EXCERPTED PASSAGE =
/---
March 01, 1999
Meetings & Conventions: Planner's Portfolio March 1999 Current Issue
March 1999 On TravelPLANNER'S PORTFOLIO:

On Travel


Identity Protection...Easy Off...Speed Wiring

Passports go high-tech to thwart thieves

Tamper-proof passports. According to the U.S. Department of State, about 15,000 U.S. passports were stolen from Americans traveling abroad in 1997, many of which were altered and used to commit crimes. At the end of 1998, the National Passport Office began issuing documents with high-tech security features, hoping to cut down on a thief’s ability to alter the photograph and personal information. Pictures are now computer- generated, making it much more difficult for the photograph to be replaced by that of an impostor. Other anti-counterfeiting features on the data page include security film with multicolored images similar to a hologram, which covers the photo and the bearer’s personal information, as well as microline (wavy-line) printing behind the photo. The new passports are being phased in across the country; by the end of the year, all stateside passport agencies will be equipped to produce them.

Speedier exits. Travelers in California no longer wait long to deplane when they fly the United Shuttle. The airline has begun two-end deplaning in Los Angeles and San Francisco and will introduce it at several other Western airports by the summer. In the front, passengers get off as usual; from the back, they walk down a stairway and enter a covered, portable walkway called a Commute-a-Walk. Recent tests showed that passengers got into the terminal more quickly and the shuttle’s on-time performance improved.
\---
DATA SHOWN =
/---
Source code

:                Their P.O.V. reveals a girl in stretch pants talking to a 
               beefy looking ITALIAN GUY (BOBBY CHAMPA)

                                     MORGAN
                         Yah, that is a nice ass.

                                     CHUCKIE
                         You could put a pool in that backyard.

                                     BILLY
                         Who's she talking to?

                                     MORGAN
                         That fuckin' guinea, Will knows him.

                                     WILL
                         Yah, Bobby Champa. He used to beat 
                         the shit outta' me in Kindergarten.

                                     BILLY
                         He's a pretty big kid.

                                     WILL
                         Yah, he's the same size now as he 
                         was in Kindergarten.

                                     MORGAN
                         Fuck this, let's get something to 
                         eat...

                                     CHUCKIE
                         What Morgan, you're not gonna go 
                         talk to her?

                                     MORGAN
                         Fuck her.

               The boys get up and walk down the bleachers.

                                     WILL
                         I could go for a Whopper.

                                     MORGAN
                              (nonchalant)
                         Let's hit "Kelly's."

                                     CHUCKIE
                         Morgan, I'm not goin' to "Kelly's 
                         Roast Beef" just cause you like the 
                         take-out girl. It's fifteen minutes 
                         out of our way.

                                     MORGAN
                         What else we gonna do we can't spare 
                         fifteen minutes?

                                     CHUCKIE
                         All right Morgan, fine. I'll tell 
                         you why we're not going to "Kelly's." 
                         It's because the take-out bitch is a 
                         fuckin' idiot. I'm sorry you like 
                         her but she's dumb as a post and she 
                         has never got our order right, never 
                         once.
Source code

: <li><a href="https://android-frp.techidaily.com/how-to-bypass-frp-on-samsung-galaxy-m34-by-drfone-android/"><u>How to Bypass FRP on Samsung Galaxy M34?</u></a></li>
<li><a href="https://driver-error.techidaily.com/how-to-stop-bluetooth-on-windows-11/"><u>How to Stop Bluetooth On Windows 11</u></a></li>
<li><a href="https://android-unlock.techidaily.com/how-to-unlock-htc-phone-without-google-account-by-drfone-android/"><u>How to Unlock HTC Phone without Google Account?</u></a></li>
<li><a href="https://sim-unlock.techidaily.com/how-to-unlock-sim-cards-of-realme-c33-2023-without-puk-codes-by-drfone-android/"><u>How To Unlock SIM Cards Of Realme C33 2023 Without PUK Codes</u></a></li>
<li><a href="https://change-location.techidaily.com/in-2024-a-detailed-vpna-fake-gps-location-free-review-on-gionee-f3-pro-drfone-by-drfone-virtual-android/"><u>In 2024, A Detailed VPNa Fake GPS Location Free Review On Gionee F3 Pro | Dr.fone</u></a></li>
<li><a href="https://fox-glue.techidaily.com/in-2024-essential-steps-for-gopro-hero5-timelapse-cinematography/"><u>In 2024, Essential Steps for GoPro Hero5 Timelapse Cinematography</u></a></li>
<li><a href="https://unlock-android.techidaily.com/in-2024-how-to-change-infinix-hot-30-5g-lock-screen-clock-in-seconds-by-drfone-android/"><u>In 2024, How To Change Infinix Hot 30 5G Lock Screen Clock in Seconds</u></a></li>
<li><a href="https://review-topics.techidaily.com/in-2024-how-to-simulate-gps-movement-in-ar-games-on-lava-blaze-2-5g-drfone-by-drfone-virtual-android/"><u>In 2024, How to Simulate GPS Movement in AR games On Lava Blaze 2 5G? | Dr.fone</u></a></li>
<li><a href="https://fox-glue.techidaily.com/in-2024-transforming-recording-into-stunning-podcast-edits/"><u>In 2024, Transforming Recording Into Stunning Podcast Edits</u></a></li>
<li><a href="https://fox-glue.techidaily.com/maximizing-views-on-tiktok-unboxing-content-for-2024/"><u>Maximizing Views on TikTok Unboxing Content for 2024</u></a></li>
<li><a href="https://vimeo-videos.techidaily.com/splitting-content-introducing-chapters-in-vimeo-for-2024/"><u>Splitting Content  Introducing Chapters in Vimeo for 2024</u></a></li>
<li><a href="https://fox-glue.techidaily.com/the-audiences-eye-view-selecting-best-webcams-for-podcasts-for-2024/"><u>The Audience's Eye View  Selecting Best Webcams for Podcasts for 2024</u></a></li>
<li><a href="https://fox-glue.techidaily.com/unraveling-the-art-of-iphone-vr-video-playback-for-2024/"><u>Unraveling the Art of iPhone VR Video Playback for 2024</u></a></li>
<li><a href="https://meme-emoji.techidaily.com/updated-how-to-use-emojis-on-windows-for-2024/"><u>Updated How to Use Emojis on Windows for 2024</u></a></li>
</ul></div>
\---
Update the On Travel column starting at "Speedier exits. Travelers" and ending at "on-time performance improved.", so that "summer" reads "fall". The items can be left aside.

WRITTEN RESPONSE =
Speedier exits. Travelers in California no longer wait long to deplane when they fly the United Shuttle. The airline has begun two-end deplaning in Los Angeles and San Francisco and will introduce it at several other Western airports by the fall. In the front, passengers get off as usual; from the back, they walk down a stairway and enter a covered, portable walkway called a Commute-a-Walk. Recent tests showed that passengers got into the terminal more quickly and the shuttle’s on-time performance improved.